Recovered from any toxicity from surgery or radiotherapy
Must be willing to travel from their home to the NIH for follow-up visits
Able and willing to follow instructions and conform to protocol.
Patients may have had no other active malignancy within the past 2 years with the exception of non-melanoma skin cancer and superficial bladder carcinoma
No history of myocardial infarction within the past 6 months, uncontrolled CHF or uncontrolled angina pectoris
Patients must agree to use adequate contraception (abstinence; hormonal or barrier method of birth control) for the study and at least 2 months after completion.
Ability to understand and the willingness to sign a written informed consent document.
EXCLUSION CRITERIA
Present clinical signs or symptoms of brain and/or leptomeningeal metastases confirmed by CT or MRI brain scan.
Uncontrolled, intercurrent illness including, but not limited to, ongoing or active infection, symptomatic congestive heart failure (AHA Class II or worse), unstable angina pectoris, cardiac arrhythmia, or psychiatric illness/social situations that would limit compliance with study requirements
Persistent systolic blood pressure greater than or equal to 170 mmHg or diastolic blood pressure greater than or equal to 100 mmHg.
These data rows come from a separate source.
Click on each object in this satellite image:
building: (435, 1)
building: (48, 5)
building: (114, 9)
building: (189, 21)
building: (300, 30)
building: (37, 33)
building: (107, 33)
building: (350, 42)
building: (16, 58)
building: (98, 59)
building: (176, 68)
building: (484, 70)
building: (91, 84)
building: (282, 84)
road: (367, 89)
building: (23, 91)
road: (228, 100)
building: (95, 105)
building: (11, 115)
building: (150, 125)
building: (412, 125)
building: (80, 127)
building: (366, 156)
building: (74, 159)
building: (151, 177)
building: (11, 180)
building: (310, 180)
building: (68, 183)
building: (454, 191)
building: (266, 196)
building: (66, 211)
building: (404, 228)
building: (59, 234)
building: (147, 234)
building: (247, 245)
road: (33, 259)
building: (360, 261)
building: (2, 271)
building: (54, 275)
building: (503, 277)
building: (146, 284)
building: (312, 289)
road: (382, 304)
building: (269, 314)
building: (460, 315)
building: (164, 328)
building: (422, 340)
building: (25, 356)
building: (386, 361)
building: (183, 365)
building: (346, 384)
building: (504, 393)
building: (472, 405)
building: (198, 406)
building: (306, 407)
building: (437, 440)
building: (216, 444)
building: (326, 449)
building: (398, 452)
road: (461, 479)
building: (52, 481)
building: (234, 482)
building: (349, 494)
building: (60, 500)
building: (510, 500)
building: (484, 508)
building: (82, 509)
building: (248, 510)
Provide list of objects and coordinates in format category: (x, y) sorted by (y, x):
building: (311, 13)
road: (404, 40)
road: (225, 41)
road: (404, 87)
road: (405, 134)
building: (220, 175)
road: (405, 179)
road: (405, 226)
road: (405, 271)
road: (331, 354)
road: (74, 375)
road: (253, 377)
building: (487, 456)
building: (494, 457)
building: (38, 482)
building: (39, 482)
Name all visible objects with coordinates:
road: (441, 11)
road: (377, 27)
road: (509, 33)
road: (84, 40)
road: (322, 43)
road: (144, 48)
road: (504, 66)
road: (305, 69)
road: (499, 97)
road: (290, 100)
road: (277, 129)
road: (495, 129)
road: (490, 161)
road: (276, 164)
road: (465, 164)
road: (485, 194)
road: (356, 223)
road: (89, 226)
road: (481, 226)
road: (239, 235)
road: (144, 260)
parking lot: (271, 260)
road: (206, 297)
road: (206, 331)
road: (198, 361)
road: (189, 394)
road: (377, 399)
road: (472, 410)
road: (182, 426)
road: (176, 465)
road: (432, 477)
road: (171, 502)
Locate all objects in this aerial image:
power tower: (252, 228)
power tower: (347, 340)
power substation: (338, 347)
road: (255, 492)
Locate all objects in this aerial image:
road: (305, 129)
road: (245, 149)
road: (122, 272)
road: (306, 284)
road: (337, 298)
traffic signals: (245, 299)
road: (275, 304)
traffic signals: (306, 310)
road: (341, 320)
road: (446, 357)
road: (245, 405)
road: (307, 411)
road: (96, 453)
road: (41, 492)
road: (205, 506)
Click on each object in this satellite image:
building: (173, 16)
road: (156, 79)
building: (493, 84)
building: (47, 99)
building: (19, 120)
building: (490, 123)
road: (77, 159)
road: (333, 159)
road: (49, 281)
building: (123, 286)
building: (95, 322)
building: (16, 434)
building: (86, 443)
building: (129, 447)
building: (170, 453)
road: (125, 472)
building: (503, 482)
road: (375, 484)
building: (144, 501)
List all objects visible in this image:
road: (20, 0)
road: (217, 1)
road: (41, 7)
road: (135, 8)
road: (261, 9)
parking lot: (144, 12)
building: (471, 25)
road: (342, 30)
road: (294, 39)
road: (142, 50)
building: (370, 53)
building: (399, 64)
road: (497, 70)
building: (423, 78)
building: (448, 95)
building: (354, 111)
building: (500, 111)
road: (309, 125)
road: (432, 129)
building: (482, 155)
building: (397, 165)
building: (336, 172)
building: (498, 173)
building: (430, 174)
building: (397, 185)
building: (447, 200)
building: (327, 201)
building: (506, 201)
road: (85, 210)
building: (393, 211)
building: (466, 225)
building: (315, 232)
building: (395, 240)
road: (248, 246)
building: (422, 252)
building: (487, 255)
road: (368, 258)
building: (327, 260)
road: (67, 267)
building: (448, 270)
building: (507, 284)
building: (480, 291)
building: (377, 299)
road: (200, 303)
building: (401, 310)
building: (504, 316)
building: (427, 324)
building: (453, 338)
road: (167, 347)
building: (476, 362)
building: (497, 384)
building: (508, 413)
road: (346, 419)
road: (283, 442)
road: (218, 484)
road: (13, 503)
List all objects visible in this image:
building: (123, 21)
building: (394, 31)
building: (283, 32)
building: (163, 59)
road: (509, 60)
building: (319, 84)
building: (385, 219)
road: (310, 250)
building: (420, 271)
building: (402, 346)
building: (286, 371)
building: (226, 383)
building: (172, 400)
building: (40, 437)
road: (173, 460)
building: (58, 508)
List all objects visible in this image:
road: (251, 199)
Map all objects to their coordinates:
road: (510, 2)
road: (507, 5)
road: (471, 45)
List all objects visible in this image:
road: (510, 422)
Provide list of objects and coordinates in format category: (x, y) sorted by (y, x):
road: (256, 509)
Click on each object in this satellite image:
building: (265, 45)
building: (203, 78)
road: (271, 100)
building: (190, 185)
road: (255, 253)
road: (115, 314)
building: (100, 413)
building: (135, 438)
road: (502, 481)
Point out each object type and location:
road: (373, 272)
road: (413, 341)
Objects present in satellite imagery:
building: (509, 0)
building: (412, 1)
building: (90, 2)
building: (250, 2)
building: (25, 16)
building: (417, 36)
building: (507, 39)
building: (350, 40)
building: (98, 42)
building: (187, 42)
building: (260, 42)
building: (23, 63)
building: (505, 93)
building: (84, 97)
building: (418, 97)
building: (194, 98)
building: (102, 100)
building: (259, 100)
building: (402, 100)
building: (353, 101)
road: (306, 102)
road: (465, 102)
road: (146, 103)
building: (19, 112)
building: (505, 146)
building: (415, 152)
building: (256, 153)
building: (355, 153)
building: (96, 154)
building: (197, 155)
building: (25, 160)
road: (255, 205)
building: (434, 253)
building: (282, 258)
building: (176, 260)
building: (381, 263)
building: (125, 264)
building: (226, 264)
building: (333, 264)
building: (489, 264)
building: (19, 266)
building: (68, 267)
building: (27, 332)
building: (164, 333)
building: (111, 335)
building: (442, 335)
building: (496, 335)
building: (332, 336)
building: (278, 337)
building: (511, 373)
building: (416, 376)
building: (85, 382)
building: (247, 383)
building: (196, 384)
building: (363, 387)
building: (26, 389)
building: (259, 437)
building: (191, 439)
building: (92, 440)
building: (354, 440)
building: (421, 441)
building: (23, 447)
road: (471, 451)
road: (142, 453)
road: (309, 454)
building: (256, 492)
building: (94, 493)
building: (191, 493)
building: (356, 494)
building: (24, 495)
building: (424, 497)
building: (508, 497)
HIV-positive patients receiving combination anti-retroviral therapy are excluded fron the study because of possible pharmacokinetic interactions with docetaxel, bevacizumab, and/or the combination.
Proteinuria, defined as a 24 hour urine protein excretion greater than 300 mg, required to be measured if urine dipstick is 1 +.
Therapeutic anticoagulation with coumadin, heparins, or heparinoids.
Greater than Grade 2 peripheral neuropathy at baseline.
History of transient ischemic attacks (TIA) or cerebrovascular accident (CVA) within the past 2 years.
History of allergic reaction to docetaxel, prednisone, thalidomide and/or bevacizumab or related products.
Patients who are on concurrent investigational agent(s)
Patients who are unable to ingest oral medication.
INCLUSION OF WOMEN AND MINORITIES
Men of all races and ethnic groups are eligible for this trial. Every effort will be made to recruit minorities in this study. Women are ineligible for this study.